The score was by Fred Myrow, who is probably best known for his music to Phantasm and Scarecrow. I must comment that I did not notice any music in the movie, apart from the rather quirky and upbeat main titles, but I suppose that is the sign of a good score and composer, the audience not being aware that the music is even there, but it still does its job. It was not until I got the soundtrack on compact disc many years later that I was able to fully appreciate Myrow’s affecting soundtrack.

Composer John Scott has contributed much to world of film music both as a composer of film scores and in his early days as a performer playing on soundtracks for the likes of John Barry. The composer has scored numerous movies some of which have been high profile releases and successes at the box office, however I as a collector of soundtracks feel that this great British Maestro still has not received the applause and recognition he so richly deserves, I am not entirely sure why this is, but it seems that this talented and versatile music-smith is almost ignored or shall we say overlooked.

His musical triumphs for the big screen include movies such as Antony and Cleopatra, which was directed by and starred Heston in the role of Mark Antony. Scott’s score is sumptuous and melodic, the composer fashioning beautiful and at the same time powerful thematic materials to enhance this story of romance, deceit, and war.  The movie also starred with the alluring Hildegard Neal as his Cleopatra, released in 1972 the film did not fare well at the hands of the critics, in later years however it has been given the acclaim it so rightly should have received upon its release.  Scott’s own label JOS records decided to release a full version of the score from the movie and this was finally released in 1992. It was a long-drawn-out process and a labour of love for Scott, he approached the publishers of the music and told them of his idea to release the complete score, but his words fell upon near deaf ears the publishers telling the composer that it would be too costly to record. So over the years the composer would record sections of the score at the end of sessions for other recordings, the process began in Berlin or East Berlin as it was then called in 1987, it was at this time that Scott managed to find time to record the Overture from his score, he returned in 1988 and recorded more sections and after a while he managed to finance a session and complete the recording of the soundtrack. The completed recording was then assembled, mixed, and edited in Los Angeles almost twenty years to the day after the original recording sessions in London. This is a superbly lyrical work and is one of the composers finest. The movie too although not appreciated by the majority is still worth watching. 

In closing here is a brief bio of Charlton Heston.

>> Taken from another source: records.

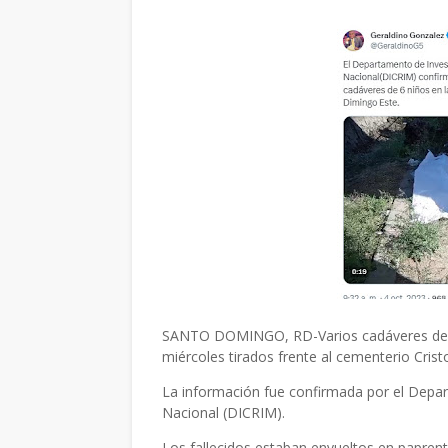
SANTO DOMINGO, RD-Varios cadáveres de se
miércoles tirados frente al cementerio Cris
La información fue confirmada por el Depart
Nacional (DICRIM).
Los fallecidos estaban envueltos en paprent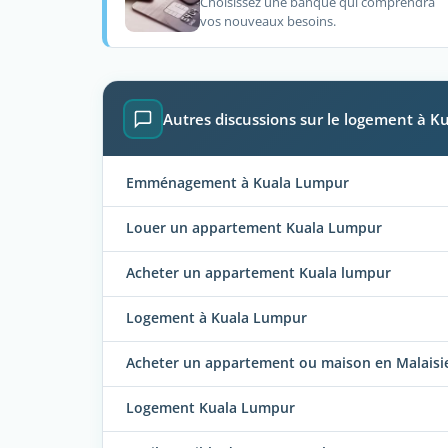
Choisissez une banque qui comprendra
vos nouveaux besoins.
Autres discussions sur le logement à 
Emménagement à Kuala Lumpur
Louer un appartement Kuala Lumpur
Acheter un appartement Kuala lumpur
Logement à Kuala Lumpur
Acheter un appartement ou maison en Malaisi
Logement Kuala Lumpur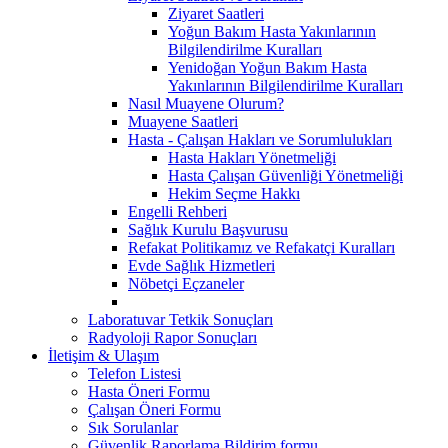
Ziyaret Saatleri
Yoğun Bakım Hasta Yakınlarının
Bilgilendirilme Kuralları
Yenidoğan Yoğun Bakım Hasta
Yakınlarının Bilgilendirilme Kuralları
Nasıl Muayene Olurum?
Muayene Saatleri
Hasta - Çalışan Hakları ve Sorumlulukları
Hasta Hakları Yönetmeliği
Hasta Çalışan Güvenliği Yönetmeliği
Hekim Seçme Hakkı
Engelli Rehberi
Sağlık Kurulu Başvurusu
Refakat Politikamız ve Refakatçi Kuralları
Evde Sağlık Hizmetleri
Nöbetçi Eçzaneler
Laboratuvar Tetkik Sonuçları
Radyoloji Rapor Sonuçları
İletişim & Ulaşım
Telefon Listesi
Hasta Öneri Formu
Çalışan Öneri Formu
Sık Sorulanlar
Güvenlik Raporlama Bildirim formu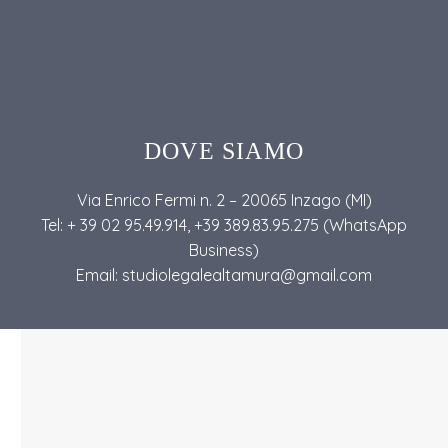
DOVE SIAMO
Via Enrico Fermi n. 2 – 20065 Inzago (MI)
Tel: + 39 02 95.49.914, +39 389.83.95.275 (WhatsApp
Business)
Email: studiolegalealtamura@gmail.com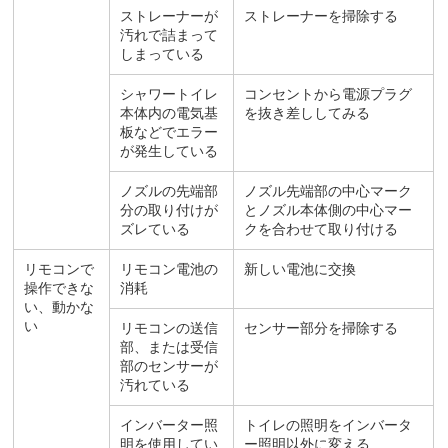
ストレーナーが
ストレーナーを掃除する
汚れで詰まって
しまっている
シャワートイレ
コンセントから電源プラグ
本体内の電気基
を抜き差ししてみる
板などでエラー
が発生している
ノズルの先端部
ノズル先端部の中心マーク
分の取り付けが
とノズル本体側の中心マー
ズレている
クを合わせて取り付ける
リモコンで
リモコン電池の
新しい電池に交換
操作できな
消耗
い、動かな
い
リモコンの送信
センサー部分を掃除する
部、または受信
部のセンサーが
汚れている
インバーター照
トイレの照明をインバータ
明を使用してい
ー照明以外に変える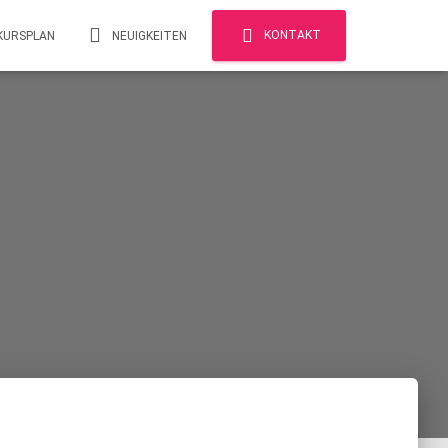
KONTAKT
KURSPLAN
NEUIGKEITEN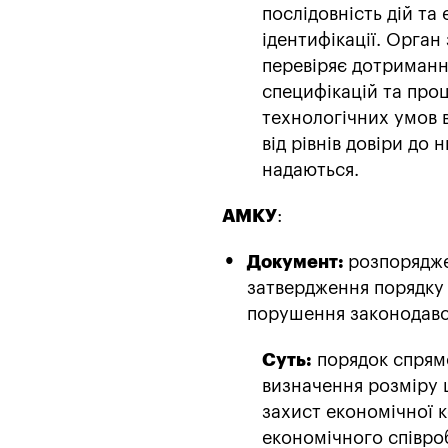
послідовність дій та
ідентифікації. Орган 
перевіряє дотриманн
специфікацій та проц
технологічних умов 
від рівнів довіри до 
надаються.
АМКУ
:
Документ:
розпорядже
затвердження порядку
порушення законодавст
Суть:
порядок спрямо
визначення розміру 
захист економічної к
економічного співроб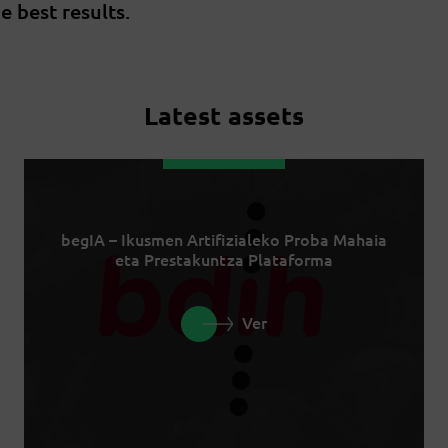
e best results.
Latest assets
begIA – Ikusmen Artifizialeko Proba Mahaia
eta Prestakuntza Plataforma
Ver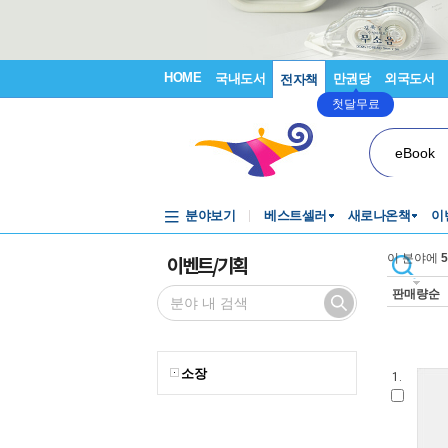
HOME
국내도서
만권당
외국도서
전자책
첫달무료
eBook
분야보기
베스트셀러
새로나온책
이
이벤트/기획
이 분야에
5
판매량순
소장
1.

Which is taken from Wikepedia.

Born John Charles Carter on October 4, 1923, Charlton Heston was an American actor and political activist.He appeared in almost 100 films over the course of 60 years. He played Moses in the epic film The Ten Commandments (1956), for which he received his first nomination for the Golden Globe Award for Best Actor – Motion Picture Drama. He also starred in The Greatest Show on Earth (1952), Secret of the Incas (1954), Touch of Evil (1958) with Orson Welles, The Big Country (1958), Ben-Hur (1959), for which he won the Oscar for Best Actor, El Cid (1961), The Greatest Story Ever Told (1965), Planet of the Apes (1968), The Omega Man (1971) and Soylent Green (1973). In the 1950s and 1960s, he was one of a handful of Hollywood actors to speak openly against racism and was an active supporter of the Civil Rights Movement. Heston left the Democratic Party in 1971 to become a Republican, founding a conservative political action committee and supporting Ronald Reagan. Heston was a five-term president of the National Rifle Association (NRA), from 1998 to 2003. After announcing he had Alzheimer’s disease in 2002, he retired from both acting and the NRA presidency.  He died on April 5, 2008.